The other troubling aspect of this controversy is the VA health care system itself.
Why is it that government is so interested in the direct provision of health care? Why is there not a government clothing program or a government cell phone program? That is, why does no one ever say “I’m off to the VA clothing store!” or “I’m going to the VA cell phone store.” Certainly clothing and communications devices are pretty basic and necessary.
If one felt that veterans deserved some sort of lifelong benefit for military work, one could simply provide veterans with a stipend that they could use to procure health care. But this is not done.

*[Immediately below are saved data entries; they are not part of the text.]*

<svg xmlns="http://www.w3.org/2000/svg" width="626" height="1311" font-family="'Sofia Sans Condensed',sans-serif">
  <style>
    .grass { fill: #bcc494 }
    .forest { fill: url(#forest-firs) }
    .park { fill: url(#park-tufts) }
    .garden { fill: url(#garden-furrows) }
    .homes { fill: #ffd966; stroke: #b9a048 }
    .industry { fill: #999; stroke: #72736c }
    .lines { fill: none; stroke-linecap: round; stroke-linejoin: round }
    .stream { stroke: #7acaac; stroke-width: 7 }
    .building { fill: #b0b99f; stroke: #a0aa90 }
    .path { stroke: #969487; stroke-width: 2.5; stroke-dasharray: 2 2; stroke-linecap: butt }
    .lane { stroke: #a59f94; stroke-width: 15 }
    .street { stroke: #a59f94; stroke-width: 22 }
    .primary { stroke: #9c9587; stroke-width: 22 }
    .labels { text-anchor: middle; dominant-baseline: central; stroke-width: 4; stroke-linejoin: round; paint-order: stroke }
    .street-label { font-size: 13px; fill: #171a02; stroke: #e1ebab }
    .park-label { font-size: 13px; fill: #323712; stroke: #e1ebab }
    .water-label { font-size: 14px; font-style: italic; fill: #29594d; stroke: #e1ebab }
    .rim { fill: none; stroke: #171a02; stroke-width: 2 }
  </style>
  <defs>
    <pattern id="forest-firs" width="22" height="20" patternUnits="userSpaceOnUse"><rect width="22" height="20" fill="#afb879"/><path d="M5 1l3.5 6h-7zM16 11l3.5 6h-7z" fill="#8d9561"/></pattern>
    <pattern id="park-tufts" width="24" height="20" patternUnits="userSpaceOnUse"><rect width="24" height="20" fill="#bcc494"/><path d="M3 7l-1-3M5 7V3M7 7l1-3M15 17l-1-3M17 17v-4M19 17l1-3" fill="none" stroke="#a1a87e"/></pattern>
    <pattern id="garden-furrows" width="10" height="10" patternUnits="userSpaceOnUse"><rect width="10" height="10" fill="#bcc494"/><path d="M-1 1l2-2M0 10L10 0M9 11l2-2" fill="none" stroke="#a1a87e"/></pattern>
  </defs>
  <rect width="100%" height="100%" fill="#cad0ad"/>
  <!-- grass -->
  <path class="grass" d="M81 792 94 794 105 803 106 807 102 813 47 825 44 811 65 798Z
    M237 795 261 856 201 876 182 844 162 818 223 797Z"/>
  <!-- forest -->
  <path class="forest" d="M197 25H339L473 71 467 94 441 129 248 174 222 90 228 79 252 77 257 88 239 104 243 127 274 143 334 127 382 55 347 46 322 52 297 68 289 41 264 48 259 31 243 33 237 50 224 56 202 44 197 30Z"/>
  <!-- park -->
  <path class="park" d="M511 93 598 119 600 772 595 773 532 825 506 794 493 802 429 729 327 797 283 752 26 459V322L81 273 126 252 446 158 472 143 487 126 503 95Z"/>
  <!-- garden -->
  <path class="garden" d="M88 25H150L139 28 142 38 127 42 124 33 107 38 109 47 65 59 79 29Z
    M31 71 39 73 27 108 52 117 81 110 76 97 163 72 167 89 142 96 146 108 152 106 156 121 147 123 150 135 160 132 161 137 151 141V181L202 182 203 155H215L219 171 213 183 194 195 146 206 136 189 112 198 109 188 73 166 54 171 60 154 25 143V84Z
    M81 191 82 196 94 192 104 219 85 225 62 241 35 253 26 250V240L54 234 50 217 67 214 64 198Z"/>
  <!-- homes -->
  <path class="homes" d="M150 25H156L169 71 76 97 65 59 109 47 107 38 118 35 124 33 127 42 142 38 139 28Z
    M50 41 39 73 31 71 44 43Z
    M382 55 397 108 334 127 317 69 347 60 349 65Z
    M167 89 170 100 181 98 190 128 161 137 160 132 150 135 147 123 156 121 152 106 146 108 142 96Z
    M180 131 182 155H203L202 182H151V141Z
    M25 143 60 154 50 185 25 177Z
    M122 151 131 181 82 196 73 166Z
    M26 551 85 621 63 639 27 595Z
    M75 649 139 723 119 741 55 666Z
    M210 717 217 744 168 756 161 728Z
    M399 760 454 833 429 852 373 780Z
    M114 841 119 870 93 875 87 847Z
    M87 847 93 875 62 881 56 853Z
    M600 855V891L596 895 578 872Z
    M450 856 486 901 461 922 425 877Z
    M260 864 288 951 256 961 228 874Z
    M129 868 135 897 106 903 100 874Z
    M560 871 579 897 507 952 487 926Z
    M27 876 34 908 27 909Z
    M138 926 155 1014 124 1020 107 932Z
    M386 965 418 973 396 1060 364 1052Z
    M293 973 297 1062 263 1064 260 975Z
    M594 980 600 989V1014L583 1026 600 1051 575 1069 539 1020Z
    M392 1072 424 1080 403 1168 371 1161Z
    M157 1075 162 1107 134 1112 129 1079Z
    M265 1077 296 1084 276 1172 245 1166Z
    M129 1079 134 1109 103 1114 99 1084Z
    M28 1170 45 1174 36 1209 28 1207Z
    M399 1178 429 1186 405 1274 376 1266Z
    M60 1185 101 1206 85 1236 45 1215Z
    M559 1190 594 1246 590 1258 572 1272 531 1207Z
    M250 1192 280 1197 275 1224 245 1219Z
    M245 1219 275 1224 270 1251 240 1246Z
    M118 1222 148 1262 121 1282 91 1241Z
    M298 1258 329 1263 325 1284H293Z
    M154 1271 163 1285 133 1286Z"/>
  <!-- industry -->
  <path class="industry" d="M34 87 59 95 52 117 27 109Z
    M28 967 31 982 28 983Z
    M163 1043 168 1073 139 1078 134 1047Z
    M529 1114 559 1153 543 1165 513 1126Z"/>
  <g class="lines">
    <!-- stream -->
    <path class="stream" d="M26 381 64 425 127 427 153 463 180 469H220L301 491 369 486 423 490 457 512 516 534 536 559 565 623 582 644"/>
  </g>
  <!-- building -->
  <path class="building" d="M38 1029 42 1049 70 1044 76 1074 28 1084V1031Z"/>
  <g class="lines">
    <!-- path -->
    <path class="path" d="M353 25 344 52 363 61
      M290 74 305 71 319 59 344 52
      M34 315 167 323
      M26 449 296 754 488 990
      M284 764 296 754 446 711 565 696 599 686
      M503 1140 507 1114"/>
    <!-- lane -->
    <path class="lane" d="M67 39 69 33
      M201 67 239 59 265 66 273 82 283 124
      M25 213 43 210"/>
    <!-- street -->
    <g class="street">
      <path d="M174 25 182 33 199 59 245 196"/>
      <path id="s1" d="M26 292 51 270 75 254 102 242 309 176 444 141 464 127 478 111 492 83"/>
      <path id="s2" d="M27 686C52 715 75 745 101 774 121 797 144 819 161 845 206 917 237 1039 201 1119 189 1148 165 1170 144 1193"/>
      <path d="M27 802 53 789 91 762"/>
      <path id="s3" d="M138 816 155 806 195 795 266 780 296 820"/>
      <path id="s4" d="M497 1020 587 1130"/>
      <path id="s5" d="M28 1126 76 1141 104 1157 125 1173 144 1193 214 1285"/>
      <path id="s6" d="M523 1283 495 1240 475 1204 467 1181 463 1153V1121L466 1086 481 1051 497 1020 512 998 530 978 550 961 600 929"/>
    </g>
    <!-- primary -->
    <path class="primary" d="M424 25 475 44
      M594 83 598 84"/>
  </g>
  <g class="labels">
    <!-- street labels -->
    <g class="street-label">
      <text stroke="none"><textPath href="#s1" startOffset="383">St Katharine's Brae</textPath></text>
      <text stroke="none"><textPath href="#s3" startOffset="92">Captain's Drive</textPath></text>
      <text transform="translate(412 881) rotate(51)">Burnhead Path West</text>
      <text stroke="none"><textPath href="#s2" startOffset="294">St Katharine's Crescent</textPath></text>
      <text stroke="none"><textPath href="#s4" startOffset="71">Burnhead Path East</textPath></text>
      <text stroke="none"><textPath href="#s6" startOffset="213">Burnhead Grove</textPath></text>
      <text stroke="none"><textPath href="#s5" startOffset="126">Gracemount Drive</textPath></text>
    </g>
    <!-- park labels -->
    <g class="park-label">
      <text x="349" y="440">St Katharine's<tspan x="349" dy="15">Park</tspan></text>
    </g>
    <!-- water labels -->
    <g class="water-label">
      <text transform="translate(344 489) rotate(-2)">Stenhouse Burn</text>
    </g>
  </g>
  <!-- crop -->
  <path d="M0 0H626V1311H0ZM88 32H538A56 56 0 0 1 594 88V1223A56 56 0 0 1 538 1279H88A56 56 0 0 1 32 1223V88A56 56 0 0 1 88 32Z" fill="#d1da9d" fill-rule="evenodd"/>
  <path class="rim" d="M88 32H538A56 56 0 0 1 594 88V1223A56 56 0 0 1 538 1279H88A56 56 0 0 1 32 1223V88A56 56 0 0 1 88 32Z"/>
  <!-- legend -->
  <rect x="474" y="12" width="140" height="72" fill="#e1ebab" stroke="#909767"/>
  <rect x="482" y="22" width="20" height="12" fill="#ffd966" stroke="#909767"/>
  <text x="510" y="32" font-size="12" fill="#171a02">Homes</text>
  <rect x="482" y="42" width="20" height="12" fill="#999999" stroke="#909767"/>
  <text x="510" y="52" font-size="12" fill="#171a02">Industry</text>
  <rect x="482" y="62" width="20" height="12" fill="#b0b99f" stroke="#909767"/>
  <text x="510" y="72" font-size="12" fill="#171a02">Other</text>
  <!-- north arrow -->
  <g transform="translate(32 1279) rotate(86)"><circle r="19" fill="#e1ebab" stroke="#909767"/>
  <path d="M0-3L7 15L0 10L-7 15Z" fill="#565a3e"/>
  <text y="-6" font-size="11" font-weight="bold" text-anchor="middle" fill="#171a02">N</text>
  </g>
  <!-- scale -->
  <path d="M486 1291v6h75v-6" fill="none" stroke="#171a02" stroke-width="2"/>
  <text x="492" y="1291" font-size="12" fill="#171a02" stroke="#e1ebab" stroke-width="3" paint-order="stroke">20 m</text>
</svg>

The reason for this of course is that by providing health care directly through VA health care and VA hospitals, government can more easily subsidize and favor certain corporations and other government contractors who provide drugs, equipment and services to VA providers. If veterans were simply given stipends, then the veterans themselves might choose the “wrong” (i.e., not-politically-favored) providers.
We see this same process in the food stamp program which is designed to subsidize agricultural interests. This is partly why the food stamp program is administered by the Ag department and not by Health and Human Services.
Consequently, the real constituents of the VA are the corporate providers of health care supplies and services, not the veterans themselves. So who can be surprised when we find that the veterans are being treated like garbage? The political cost of doing so is quite low, while the political cost of running afoul of the corporate lobbyists who largely dictate VA contracts and services is quite high. Any intelligent VA official quickly figures out how to thrive in that system.
This is all classic socialism, of course. When a government bureaucracy controls vast amounts of resources, the government quickly becomes the playground of large corporate interests who have the most to benefit from capturing the machinery that runs the bureaucracy.
The problem with the VA is not the abuse of the system. The problem is that we’ve created a system that so easily abused, and which can so easily ruin the lives of those it is supposed to serve.